A
Thomas Clayton Wolfe, (Asheville, 1900 – Baltimore, 1938),
el teatro le encandilaba, hasta tal punto que ya, a sus veinticuatro
años, impartía clases de dramaturgia en la Universidad de Nueva
York. Sin embargo, como autor dramático, fracasó. Este revés no le
impidió apartarse de su vocación genuinamente literaria y decidió
ser novelista. Su primera obra importante, El ángel que nos
mira, aparecida en 1929, causó una extraordinaria acogida en
los círculos literarios estadounidenses y británicos. Al año
siguiente, Sinclair Lewis, galardonado con el Nobel de
Literatura, lo citó con entusiasmo en su discurso en la academia
sueca. A partir de entonces, su obra, tan lírica, como
autobiográfica, se extendió por ambos continentes con gran
entusiasmo.
El
sello extremeño Periférica rescata del silencio las piezas
maestras en formato breve de Thomas Wolfe, lo que supone todo
un alarde de buen gusto editorial por la literatura americana del
siglo pasado y, en particular, sobre este olvidado escritor. Acabo de
leer dos de estas novelas cortas de este autor de Carolina del Norte:
Especulación y El niño perdido,
dos textos memorables y exquisitos. El primero, sorprendente:
una crónica certera del boom inmobiliario norteamericano de los años
veinte, tan histórica como profética. El segundo es un libro
entrañable y lírico, y es aquí donde me detengo para reseñar una novela, de apenas un centenar de páginas,
en la que la magia de la escritura sobrevuela con sencillez y belleza
por una historia sobre la infancia, que fundamentalmente trata de la pérdida de un ser cercano.
Thomas
Wolfe es capaz de abordar el recuerdo de la mente humana por
medio de la evocación íntima de la pérdida de su hermano de doce
años, que muere de tifus; curiosamente el propio autor dejaría este
mundo muy joven, con treinta y ocho años, víctima de tuberculosis,
otra enfermedad atroz de la época. El niño perdido
es una narración medida y acabada como una perfecta máquina de
relojería, donde cada segundo es vital y determinante. Wolfe
es capaz de agarrar al lector desde la primera frase y logra incorporarnos al escenario de un momento que nos
atrapará en continuos pasajes, en busca de recuperar un tiempo pasado
imposible de cambiar y revivir la vida malograda del hermano
muerto, a base de recuerdos. Un empeño que el escritor
norteamericano logra con emoción contenida y brillantez de estilo.

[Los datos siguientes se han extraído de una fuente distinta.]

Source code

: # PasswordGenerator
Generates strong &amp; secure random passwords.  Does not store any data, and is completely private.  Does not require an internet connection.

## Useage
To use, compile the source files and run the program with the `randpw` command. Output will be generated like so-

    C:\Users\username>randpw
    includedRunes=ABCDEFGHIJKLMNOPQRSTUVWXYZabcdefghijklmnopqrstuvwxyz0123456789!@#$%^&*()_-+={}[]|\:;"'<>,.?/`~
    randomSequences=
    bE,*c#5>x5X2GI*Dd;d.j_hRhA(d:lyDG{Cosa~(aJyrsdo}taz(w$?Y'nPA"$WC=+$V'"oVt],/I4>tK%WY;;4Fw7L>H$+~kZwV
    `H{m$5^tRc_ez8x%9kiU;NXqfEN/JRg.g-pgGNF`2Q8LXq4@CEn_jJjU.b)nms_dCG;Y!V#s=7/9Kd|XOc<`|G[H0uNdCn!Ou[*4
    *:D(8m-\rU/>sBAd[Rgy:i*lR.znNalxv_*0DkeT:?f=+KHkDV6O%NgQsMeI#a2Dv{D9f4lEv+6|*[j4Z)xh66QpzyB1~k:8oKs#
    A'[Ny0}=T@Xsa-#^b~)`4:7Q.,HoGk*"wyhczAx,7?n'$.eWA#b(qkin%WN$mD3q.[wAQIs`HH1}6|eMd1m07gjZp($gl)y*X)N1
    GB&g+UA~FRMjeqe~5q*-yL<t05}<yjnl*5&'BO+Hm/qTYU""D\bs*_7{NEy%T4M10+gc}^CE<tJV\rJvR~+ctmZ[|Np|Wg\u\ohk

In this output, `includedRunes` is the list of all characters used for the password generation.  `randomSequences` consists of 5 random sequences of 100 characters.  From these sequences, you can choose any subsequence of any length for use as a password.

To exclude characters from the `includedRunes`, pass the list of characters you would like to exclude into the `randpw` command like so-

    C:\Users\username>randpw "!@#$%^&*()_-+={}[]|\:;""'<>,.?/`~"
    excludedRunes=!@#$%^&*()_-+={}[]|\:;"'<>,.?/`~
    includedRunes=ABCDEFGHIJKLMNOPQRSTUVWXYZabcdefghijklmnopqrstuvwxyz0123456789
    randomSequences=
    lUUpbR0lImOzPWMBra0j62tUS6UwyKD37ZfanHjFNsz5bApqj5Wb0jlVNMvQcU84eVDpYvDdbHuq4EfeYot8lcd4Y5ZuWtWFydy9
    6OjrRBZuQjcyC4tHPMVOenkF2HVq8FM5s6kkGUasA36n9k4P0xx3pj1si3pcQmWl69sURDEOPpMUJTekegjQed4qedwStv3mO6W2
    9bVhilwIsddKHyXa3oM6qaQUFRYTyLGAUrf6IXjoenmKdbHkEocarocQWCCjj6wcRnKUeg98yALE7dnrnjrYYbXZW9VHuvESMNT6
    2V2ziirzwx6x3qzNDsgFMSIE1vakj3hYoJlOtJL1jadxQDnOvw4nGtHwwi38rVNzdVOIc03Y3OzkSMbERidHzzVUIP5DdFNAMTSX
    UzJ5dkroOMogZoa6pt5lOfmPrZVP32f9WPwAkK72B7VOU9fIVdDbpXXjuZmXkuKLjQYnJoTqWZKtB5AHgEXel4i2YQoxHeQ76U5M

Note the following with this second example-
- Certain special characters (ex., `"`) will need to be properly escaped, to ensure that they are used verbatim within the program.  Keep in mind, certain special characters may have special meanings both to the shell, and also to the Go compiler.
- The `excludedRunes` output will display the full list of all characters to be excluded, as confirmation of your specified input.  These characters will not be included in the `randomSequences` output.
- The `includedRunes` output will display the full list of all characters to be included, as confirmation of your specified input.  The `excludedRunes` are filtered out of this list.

Cuatro voces distintas recorren la novela de El niño perdido
para mostrarnos instantes vividos de Grover, el pequeño que siempre
parecía mayor. La desaparición física de Grover, un chico de doce
años, tan observador y curioso, deja destellos de asombro entre los
adultos que lo trataron en Saint-Louis, al tiempo que se celebraba la
Exposición Universal de 1904. La familia Wolfe se había trasladado desde Asheville a Saint-Louis para inaugurar un pequeño
negocio de alojamiento para visitantes que se acercaban desde otros
lugares a la gran feria. Wolfe describe con minuciosidad y
sutileza ese pequeño mundo que rodea al protagonista, hasta
conferirle una épica que traspasa los sentimientos del lector tras
la asunción de la enfermedad del pequeño Grover, tan dulce y
delicado, y su inminente fallecimiento.
El
niño perdido es un relato en torno a un suceso verídico, donde el personaje e hilo conductor de la historia es el hermano de
Thomas Wolfe; una historia que transita sigilosamente, rastreando rincones y estampas familiares de la mano de las
voces emotivas que intervienen en la narración: la
madre, la hermana, el protagonista y el propio autor.
El libro es delicado y cálido, escrito con elegancia y
maestría por un autor que merece ser revisado. El niño perdido es todo un pequeño manual
narrativo, lleno de sensibilidad, que viene a constatar la gratitud
que el viejo Gracián depositó en uno de sus aforismos más
famosos: “lo bueno si breve, dos veces bueno”.